Wer kann, wandert aus

Alles konzentriert sich auf die Hauptstadt Port-au-Prince. Nicht nur hochqualifizierte Leute wandern

aus, sobald sich ihnen eine Möglichkeit dazu eröffnet. In einem Bewässerungsprojekt im Norden des

Landes wurde ein Komitee von 15 Leuten ausgebildet – mit dem Ziel, dass dieses Irrigationssystem

nach dem Projekt von den Bauern und Bäuerinnen autonom geführt wird. Nach einem Jahr sind vier

der fünfzehn Bauern nach Brasilien ausgewandert.

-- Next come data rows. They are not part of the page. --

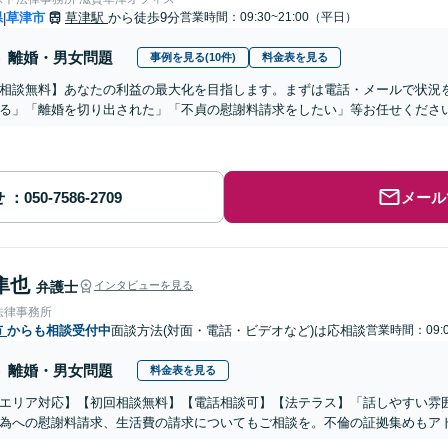
県
草津市
草津駅
から徒歩9分
営業時間：09:30~21:00（平日）
|
離婚・男女問題
事例を見る(10件)
料金表を見る
相談無料】あなたの利益の最大化を目指します。まずは電話・メールで状況
る」「離婚を切り出された」「不貞の慰謝料請求をしたい」等お任せくださ
せ
メール
隼也
弁護士
インタビューを見る
法律事務所
市
からも相談受付中
面談方法(対面・電話・ビデオなど)は応相談
営業時間：09:0
離婚・男女問題
料金表を見る
エリア対応】【初回相談無料】【電話相談可】【法テラス】「話しやすい雰
為への慰謝料請求、生活費の請求についてもご相談を。不倫の証拠集めもア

Bildung – sei es schulische Bildung oder Weiterbildungen und Wissensaneignungen im Rahmen von

Projekten – sind die Grundlage für die Entwicklung eines Landes. Der Zugang zu Bildung gilt in der

Schweiz als selbstverständlich. Auch in Haiti hat Bildung einen hohen Stellenwert, in allen Schichten

der Bevölkerung. Wer kann, schickt die Kinder in die Schule – aber nicht jeder kann es sich leisten,

und nur zehn Prozent der Schulen sind öffentlich geführt. Zudem ist die Qualität der Bildung nicht

garantiert.

Partizipation ist entscheidend für Projekterfolg

Landwirtschaft ist einer der wichtigsten Wirtschaftszweige in Haiti, die Mehrheit der Bevölkerung lebt

davon. Die hohe Subventionierung der Landwirtschaft in der Schweiz ist unantastbar – ein Bauer in

Haiti muss sich mit Wenigem über Wasser halten. Vom Staat kann er keine Hilfe erwarten. Da auch

sonst in ländlichen Gebieten keine Infrastruktur existiert – weder Strom noch Wasseranschluss – ist

Holz eine wichtige Energiequelle und der Hauptgrund für die fast komplette Abholzung im Land. In

Caritas-Projekten lernen Bauern unter anderem bessere Anbaumethoden und setzen sich gemeinsam

gegen die Abholzung und die daraus resultierende Erosion der Böden ein.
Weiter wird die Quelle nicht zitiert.